The usual definition of the path integral in QM usually goes as follows:

Let $ [a,b]$ be one interval. Let $ (P_n)$ be the sequence of partitions of $ [a,b]$ given by $ $ P_n=\{t_0,\dots,t_n\}$ $ with $ t_k = t_0 + k\epsilon$ where $ \epsilon = (ba)/n$ , and $ t_0 = a$ , $ t_n=b$ .

Let $ \mathfrak{F}: C_0([a,b];\mathbb{R}^d)\to \mathbb{C}$ be a functional defined on the space of continuous paths on $ [a,b]$ . One defines its discretization as the set of functions $ \mathfrak{F}_n : \mathbb{R}^{(n+1)d}\to \mathbb{C}$ given by $ $ \mathfrak{F}_n(x_0,\dots,x_n)=\mathfrak{F}[\xi_n(t)]$ $ where $ \xi_n(t)$ is the curve defined by taking the partition $ P_n$ , defining $ \xi(t_i)=x_i$ and linearly interpolating between the points – in other words $ \xi(t)$ is for $ t\in [t_i,t_{i+1}]$ the straight line joining $ x_i$ and $ x_{i+1}$ .

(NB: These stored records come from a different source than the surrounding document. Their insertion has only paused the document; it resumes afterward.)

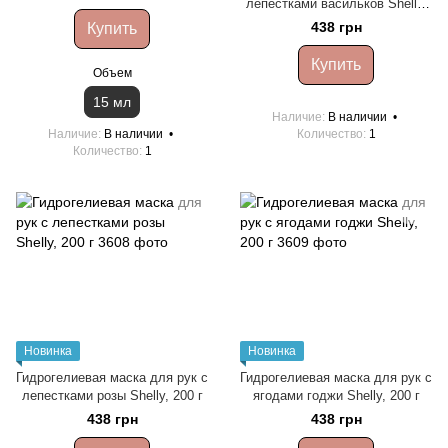
лепестками васильков Shelly,
200 г
438 грн
Купить
Купить
Объем
15 мл
Наличие
В наличии
Наличие
В наличии
Количество
1
Количество
1
Новинка
Новинка
Гидрогелиевая маска для рук с
Гидрогелиевая маска для рук с
лепестками розы Shelly, 200 г
ягодами годжи Shelly, 200 г
438 грн
438 грн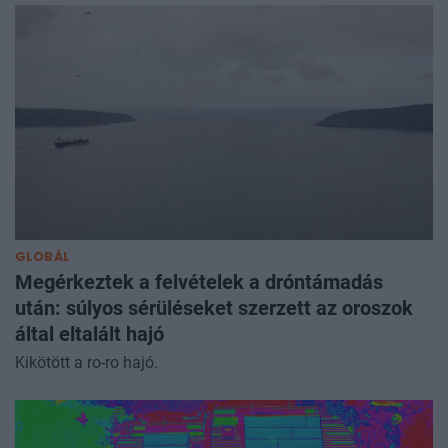
GLOBÁL
Megérkeztek a felvételek a dróntámadás
után: súlyos sérüléseket szerzett az oroszok
által eltalált hajó
Kikötött a ro-ro hajó.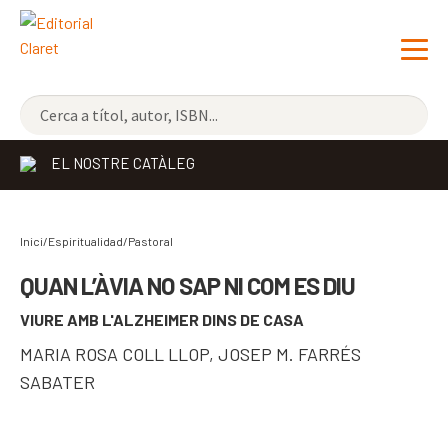
NOVETATS
EL NOSTRE CATÀLEG
ELS MÉS VENUTS
EDITORIAL
Exp
Inici/Espiritualidad/
Pastoral
el
LLIBRERIA CLARET
QUAN L’ÀVIA NO SAP NI COM ES DIU
me
VIURE AMB L'ALZHEIMER DINS DE CASA
CONTACTE
sec
MARIA ROSA COLL LLOP
,
JOSEP M. FARRÉS
CATALÀ
SABATER
ESPAÑOL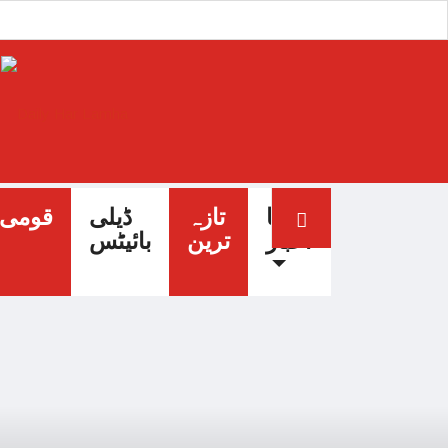
آج کا
تازہ
ڈیلی
قومی
اخبار
ترین
بائیٹس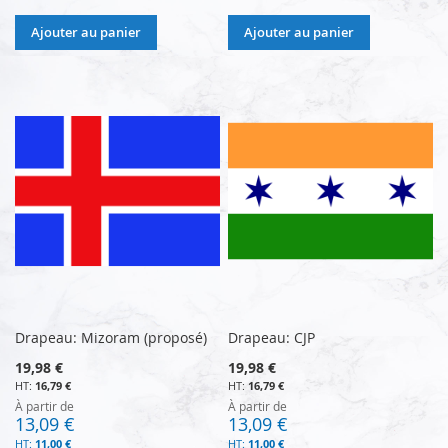
Ajouter au panier
Ajouter au panier
Drapeau: Mizoram (proposé)
Drapeau: CJP
19,98 €
19,98 €
16,79 €
16,79 €
À partir de
À partir de
13,09 €
13,09 €
11,00 €
11,00 €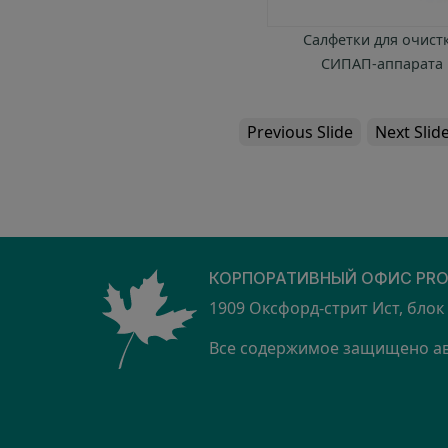
Шланг CPAP Fisher & Paykel
Салфетки для очист
СИПАП-аппарата
Previous Slide
Next Slid
КОРПОРАТИВНЫЙ ОФИС PRO
1909 Оксфорд-стрит Ист, блок
Все содержимое защищено авт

One defines the functional integral as the limit $ $ \int_{C_0([a,b];\mathbb{R}^d)}\mathfrak{F}[x(t)]\mathcal{D}x(t)=\lim_{n\to \infty}\int_{\mathbb{R}^{(n+1)d}} \mathfrak{F}_n(x_0,\dots, x_n) d^dx_0\dots d^dx_n$ $
if it exists.

In the case of interest for physics one has $ \mathfrak{F}[x(t)]=e^{iS[x(t)]}$ or rather $ \mathfrak{F}_E[x(t)]=e^{iS_E[x(t)])}$ the euclidean version.
So by slicing the time axis into equal subintervals, one converts the functional to a sequence of functions, integrates those and takes the limit.
This is the construction outlined for instance in Peskin’s book or Sakurai’s book, just rewritten in a more “mathematical” form.
Now, if on the very first step we choose another sequence of partitions $ (P_n)$ such that the sequence of partition’s norms $ P_n\to 0$ as $ n\to \infty$ but which is not the sequence of equal subintervals, would the resulting path integral be different?
I don’t see reason why it should be equal. The intervals endpoints are distinct, the interpolations are distinct, hence the maps $ \mathfrak{F}_n$ are distinct.
If it is I think this is a big problem. After all, the way we are slicing the time axis is arbitrary and just one trick to make the problem easier to deal with.